Kanter said that Wednesday’s Zoom meeting featured impassioned conversation that included owner Wyc Grousbeck, president of basketball operations Danny Ainge, coach Brad Stevens and his staff, and players.
“You could see why this is like one of the best organizations in the league. You can see the leaders,” said Kanter. “It was just amazing to see from the older guys to the younger guys, from the rookies to the owners, the coaches, everyone stepped up and said, ‘What can we do? What should we do to bring more awareness?’"
In the aftermath, Ainge posted a message on Twitter noting, “I’m so proud to be associated with [Celtics players] in our shared quest for positive change.” On Thursday, both Grousbeck and Stevens posted video messages on social media with a goal of driving change.
"I saw [Thursday] that Wyc posted a video out there and I’m like, ‘This is my owner, man. That’s my owner.’ You’re just proud to be a Celtic,” said Kanter. "We have 30 [NBA] teams, right? How many owners stepped up? I see [Mavericks owner Marc] Cuban and Wyc, that’s it. I have not seen anyone stepping up and talking about this.”
Stevens said earlier this week that he labored over a letter to players last weekend trying to express his desire to help them in their quest for change.
"Your coach is your leader, right? Coming from him, it definitely meant a lot to all of us,” said Kanter. "Brad’s a special guy, man. Brad makes a difference. This is like a big family and Brad is obviously like the dad, I would say. I look at my teammates like my brothers and Brad is like the dad. It’s a huge big family.
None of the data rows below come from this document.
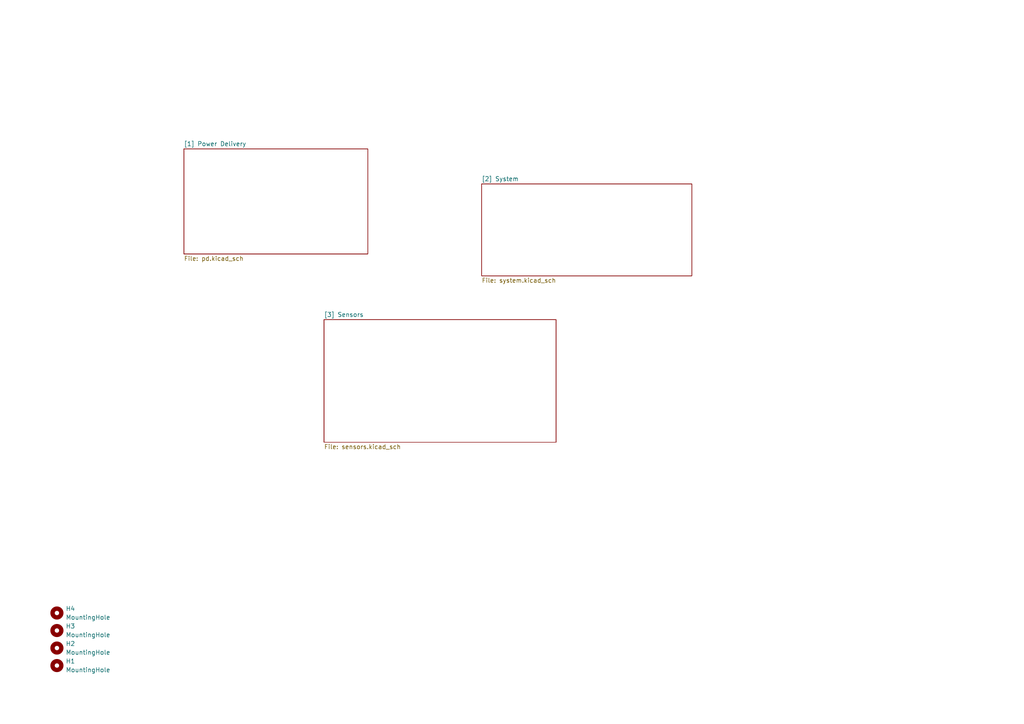
<source format=kicad_sch>
(kicad_sch
	(version 20250114)
	(generator "eeschema")
	(generator_version "9.0")
	(uuid "9bba97c2-2e09-46fb-bf2a-7de104403c7c")
	(paper "A4")
	
	(symbol
		(lib_id "Mechanical:MountingHole")
		(at 16.51 177.8 0)
		(unit 1)
		(exclude_from_sim no)
		(in_bom no)
		(on_board yes)
		(dnp no)
		(fields_autoplaced yes)
		(uuid "74d8d443-b58d-42d6-8f17-0952f3b4bd74")
		(property "Reference" "H4"
			(at 19.05 176.5299 0)
			(effects
				(font
					(size 1.27 1.27)
				)
				(justify left)
			)
		)
		(property "Value" "MountingHole"
			(at 19.05 179.0699 0)
			(effects
				(font
					(size 1.27 1.27)
				)
				(justify left)
			)
		)
		(property "Footprint" ""
			(at 16.51 177.8 0)
			(effects
				(font
					(size 1.27 1.27)
				)
				(hide yes)
			)
		)
		(property "Datasheet" "~"
			(at 16.51 177.8 0)
			(effects
				(font
					(size 1.27 1.27)
				)
				(hide yes)
			)
		)
		(property "Description" "Mounting Hole without connection"
			(at 16.51 177.8 0)
			(effects
				(font
					(size 1.27 1.27)
				)
				(hide yes)
			)
		)
		(instances
			(project ""
				(path "/9bba97c2-2e09-46fb-bf2a-7de104403c7c"
					(reference "H4")
					(unit 1)
				)
			)
		)
	)
	(symbol
		(lib_id "Mechanical:MountingHole")
		(at 16.51 182.88 0)
		(unit 1)
		(exclude_from_sim no)
		(in_bom no)
		(on_board yes)
		(dnp no)
		(fields_autoplaced yes)
		(uuid "8ed45698-1e22-482f-a05b-bafc3b05f936")
		(property "Reference" "H3"
			(at 19.05 181.6099 0)
			(effects
				(font
					(size 1.27 1.27)
				)
				(justify left)
			)
		)
		(property "Value" "MountingHole"
			(at 19.05 184.1499 0)
			(effects
				(font
					(size 1.27 1.27)
				)
				(justify left)
			)
		)
		(property "Footprint" ""
			(at 16.51 182.88 0)
			(effects
				(font
					(size 1.27 1.27)
				)
				(hide yes)
			)
		)
		(property "Datasheet" "~"
			(at 16.51 182.88 0)
			(effects
				(font
					(size 1.27 1.27)
				)
				(hide yes)
			)
		)
		(property "Description" "Mounting Hole without connection"
			(at 16.51 182.88 0)
			(effects
				(font
					(size 1.27 1.27)
				)
				(hide yes)
			)
		)
		(instances
			(project ""
				(path "/9bba97c2-2e09-46fb-bf2a-7de104403c7c"
					(reference "H3")
					(unit 1)
				)
			)
		)
	)
	(symbol
		(lib_id "Mechanical:MountingHole")
		(at 16.51 193.04 0)
		(unit 1)
		(exclude_from_sim no)
		(in_bom no)
		(on_board yes)
		(dnp no)
		(fields_autoplaced yes)
		(uuid "9836b528-8925-457e-bc66-c6018fd042c2")
		(property "Reference" "H1"
			(at 19.05 191.7699 0)
			(effects
				(font
					(size 1.27 1.27)
				)
				(justify left)
			)
		)
		(property "Value" "MountingHole"
			(at 19.05 194.3099 0)
			(effects
				(font
					(size 1.27 1.27)
				)
				(justify left)
			)
		)
		(property "Footprint" ""
			(at 16.51 193.04 0)
			(effects
				(font
					(size 1.27 1.27)
				)
				(hide yes)
			)
		)
		(property "Datasheet" "~"
			(at 16.51 193.04 0)
			(effects
				(font
					(size 1.27 1.27)
				)
				(hide yes)
			)
		)
		(property "Description" "Mounting Hole without connection"
			(at 16.51 193.04 0)
			(effects
				(font
					(size 1.27 1.27)
				)
				(hide yes)
			)
		)
		(instances
			(project ""
				(path "/9bba97c2-2e09-46fb-bf2a-7de104403c7c"
					(reference "H1")
					(unit 1)
				)
			)
		)
	)
	(symbol
		(lib_id "Mechanical:MountingHole")
		(at 16.51 187.96 0)
		(unit 1)
		(exclude_from_sim no)
		(in_bom no)
		(on_board yes)
		(dnp no)
		(fields_autoplaced yes)
		(uuid "eadc7cd5-7544-4025-946e-fc6a3824ba09")
		(property "Reference" "H2"
			(at 19.05 186.6899 0)
			(effects
				(font
					(size 1.27 1.27)
				)
				(justify left)
			)
		)
		(property "Value" "MountingHole"
			(at 19.05 189.2299 0)
			(effects
				(font
					(size 1.27 1.27)
				)
				(justify left)
			)
		)
		(property "Footprint" ""
			(at 16.51 187.96 0)
			(effects
				(font
					(size 1.27 1.27)
				)
				(hide yes)
			)
		)
		(property "Datasheet" "~"
			(at 16.51 187.96 0)
			(effects
				(font
					(size 1.27 1.27)
				)
				(hide yes)
			)
		)
		(property "Description" "Mounting Hole without connection"
			(at 16.51 187.96 0)
			(effects
				(font
					(size 1.27 1.27)
				)
				(hide yes)
			)
		)
		(instances
			(project ""
				(path "/9bba97c2-2e09-46fb-bf2a-7de104403c7c"
					(reference "H2")
					(unit 1)
				)
			)
		)
	)
	(sheet
		(at 93.98 92.71)
		(size 67.31 35.56)
		(exclude_from_sim no)
		(in_bom yes)
		(on_board yes)
		(dnp no)
		(fields_autoplaced yes)
		(stroke
			(width 0.1524)
			(type solid)
		)
		(fill
			(color 0 0 0 0.0000)
		)
		(uuid "0b6630c6-ecdb-4ee5-ae06-53316b49d000")
		(property "Sheetname" "[3] Sensors"
			(at 93.98 91.9984 0)
			(effects
				(font
					(size 1.27 1.27)
				)
				(justify left bottom)
			)
		)
		(property "Sheetfile" "sensors.kicad_sch"
			(at 93.98 128.8546 0)
			(effects
				(font
					(size 1.27 1.27)
				)
				(justify left top)
			)
		)
		(instances
			(project "pcb"
				(path "/9bba97c2-2e09-46fb-bf2a-7de104403c7c"
					(page "4")
				)
			)
		)
	)
	(sheet
		(at 53.34 43.18)
		(size 53.34 30.48)
		(exclude_from_sim no)
		(in_bom yes)
		(on_board yes)
		(dnp no)
		(fields_autoplaced yes)
		(stroke
			(width 0.1524)
			(type solid)
		)
		(fill
			(color 0 0 0 0.0000)
		)
		(uuid "0c8ea9b5-1787-4aea-bb2e-37261a767a7b")
		(property "Sheetname" "[1] Power Delivery"
			(at 53.34 42.4684 0)
			(effects
				(font
					(size 1.27 1.27)
				)
				(justify left bottom)
			)
		)
		(property "Sheetfile" "pd.kicad_sch"
			(at 53.34 74.2446 0)
			(effects
				(font
					(size 1.27 1.27)
				)
				(justify left top)
			)
		)
		(instances
			(project "pcb"
				(path "/9bba97c2-2e09-46fb-bf2a-7de104403c7c"
					(page "2")
				)
			)
		)
	)
	(sheet
		(at 139.7 53.34)
		(size 60.96 26.67)
		(exclude_from_sim no)
		(in_bom yes)
		(on_board yes)
		(dnp no)
		(fields_autoplaced yes)
		(stroke
			(width 0.1524)
			(type solid)
		)
		(fill
			(color 0 0 0 0.0000)
		)
		(uuid "a98a71c0-d58c-4841-9b05-a84df7de5fc9")
		(property "Sheetname" "[2] System"
			(at 139.7 52.6284 0)
			(effects
				(font
					(size 1.27 1.27)
				)
				(justify left bottom)
			)
		)
		(property "Sheetfile" "system.kicad_sch"
			(at 139.7 80.5946 0)
			(effects
				(font
					(size 1.27 1.27)
				)
				(justify left top)
			)
		)
		(instances
			(project "pcb"
				(path "/9bba97c2-2e09-46fb-bf2a-7de104403c7c"
					(page "3")
				)
			)
		)
	)
	(sheet_instances
		(path "/"
			(page "1")
		)
	)
	(embedded_fonts no)
)

</source>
Everyone cares about each other, everyone respects each other. I’m learning a lot from Brad. I’m learning about being a good leader, being a good person, and that’s what makes him different, man. The whole world knows he’s a good coach. He’s a very smart coach, he knows the game of basketball. But the difference is his character. He cares about the world. He cares about the players, not just on the court but off the court, too.
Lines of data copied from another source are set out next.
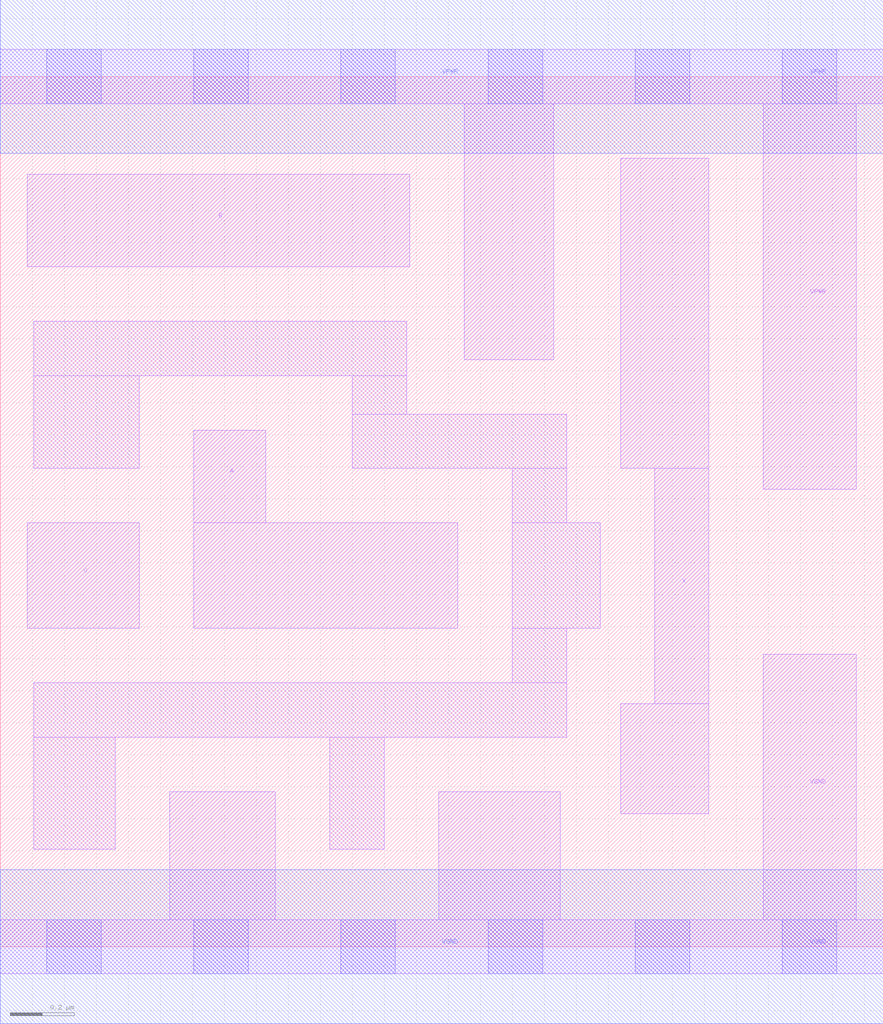
<source format=lef>
# Copyright 2020 The SkyWater PDK Authors
#
# Licensed under the Apache License, Version 2.0 (the "License");
# you may not use this file except in compliance with the License.
# You may obtain a copy of the License at
#
#     https://www.apache.org/licenses/LICENSE-2.0
#
# Unless required by applicable law or agreed to in writing, software
# distributed under the License is distributed on an "AS IS" BASIS,
# WITHOUT WARRANTIES OR CONDITIONS OF ANY KIND, either express or implied.
# See the License for the specific language governing permissions and
# limitations under the License.
#
# SPDX-License-Identifier: Apache-2.0

VERSION 5.7 ;
  NAMESCASESENSITIVE ON ;
  NOWIREEXTENSIONATPIN ON ;
  DIVIDERCHAR "/" ;
  BUSBITCHARS "[]" ;
UNITS
  DATABASE MICRONS 200 ;
END UNITS
MACRO sky130_fd_sc_hd__or3_2
  CLASS CORE ;
  SOURCE USER ;
  FOREIGN sky130_fd_sc_hd__or3_2 ;
  ORIGIN  0.000000  0.000000 ;
  SIZE  2.760000 BY  2.720000 ;
  SYMMETRY X Y R90 ;
  SITE unithd ;
  PIN A
    ANTENNAGATEAREA  0.126000 ;
    DIRECTION INPUT ;
    USE SIGNAL ;
    PORT
      LAYER li1 ;
        RECT 0.605000 0.995000 1.430000 1.325000 ;
        RECT 0.605000 1.325000 0.830000 1.615000 ;
    END
  END A
  PIN B
    ANTENNAGATEAREA  0.126000 ;
    DIRECTION INPUT ;
    USE SIGNAL ;
    PORT
      LAYER li1 ;
        RECT 0.085000 2.125000 1.280000 2.415000 ;
    END
  END B
  PIN C
    ANTENNAGATEAREA  0.126000 ;
    DIRECTION INPUT ;
    USE SIGNAL ;
    PORT
      LAYER li1 ;
        RECT 0.085000 0.995000 0.435000 1.325000 ;
    END
  END C
  PIN X
    ANTENNADIFFAREA  0.445500 ;
    DIRECTION OUTPUT ;
    USE SIGNAL ;
    PORT
      LAYER li1 ;
        RECT 1.940000 0.415000 2.215000 0.760000 ;
        RECT 1.940000 1.495000 2.215000 2.465000 ;
        RECT 2.045000 0.760000 2.215000 1.495000 ;
    END
  END X
  PIN VGND
    DIRECTION INOUT ;
    SHAPE ABUTMENT ;
    USE GROUND ;
    PORT
      LAYER li1 ;
        RECT 0.000000 -0.085000 2.760000 0.085000 ;
        RECT 0.530000  0.085000 0.860000 0.485000 ;
        RECT 1.370000  0.085000 1.750000 0.485000 ;
        RECT 2.385000  0.085000 2.675000 0.915000 ;
      LAYER mcon ;
        RECT 0.145000 -0.085000 0.315000 0.085000 ;
        RECT 0.605000 -0.085000 0.775000 0.085000 ;
        RECT 1.065000 -0.085000 1.235000 0.085000 ;
        RECT 1.525000 -0.085000 1.695000 0.085000 ;
        RECT 1.985000 -0.085000 2.155000 0.085000 ;
        RECT 2.445000 -0.085000 2.615000 0.085000 ;
      LAYER met1 ;
        RECT 0.000000 -0.240000 2.760000 0.240000 ;
    END
  END VGND
  PIN VPWR
    DIRECTION INOUT ;
    SHAPE ABUTMENT ;
    USE POWER ;
    PORT
      LAYER li1 ;
        RECT 0.000000 2.635000 2.760000 2.805000 ;
        RECT 1.450000 1.835000 1.730000 2.635000 ;
        RECT 2.385000 1.430000 2.675000 2.635000 ;
      LAYER mcon ;
        RECT 0.145000 2.635000 0.315000 2.805000 ;
        RECT 0.605000 2.635000 0.775000 2.805000 ;
        RECT 1.065000 2.635000 1.235000 2.805000 ;
        RECT 1.525000 2.635000 1.695000 2.805000 ;
        RECT 1.985000 2.635000 2.155000 2.805000 ;
        RECT 2.445000 2.635000 2.615000 2.805000 ;
      LAYER met1 ;
        RECT 0.000000 2.480000 2.760000 2.960000 ;
    END
  END VPWR
  OBS
    LAYER li1 ;
      RECT 0.105000 0.305000 0.360000 0.655000 ;
      RECT 0.105000 0.655000 1.770000 0.825000 ;
      RECT 0.105000 1.495000 0.435000 1.785000 ;
      RECT 0.105000 1.785000 1.270000 1.955000 ;
      RECT 1.030000 0.305000 1.200000 0.655000 ;
      RECT 1.100000 1.495000 1.770000 1.665000 ;
      RECT 1.100000 1.665000 1.270000 1.785000 ;
      RECT 1.600000 0.825000 1.770000 0.995000 ;
      RECT 1.600000 0.995000 1.875000 1.325000 ;
      RECT 1.600000 1.325000 1.770000 1.495000 ;
  END
END sky130_fd_sc_hd__or3_2

</source>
Kanter, who has spent recent years passionately fighting for human rights in his native Turkey, said his conversations with teammates this week have left him emotional.
"I know what it’s like to fight for freedom and justice,” said Kanter. "There’s only one race and it’s the human race. I’ve said this before in many many interviews: It doesn’t matter what your religion is, what your skin color is, what your race is, whatever you are — the most important thing in life is leaving your differences on the table and trying to find what we have in common.
"I learned a lot this week. I learned a lot from Jaylen, I learned a lot from Celtics … We need to fight for each other, we need to fight for good.”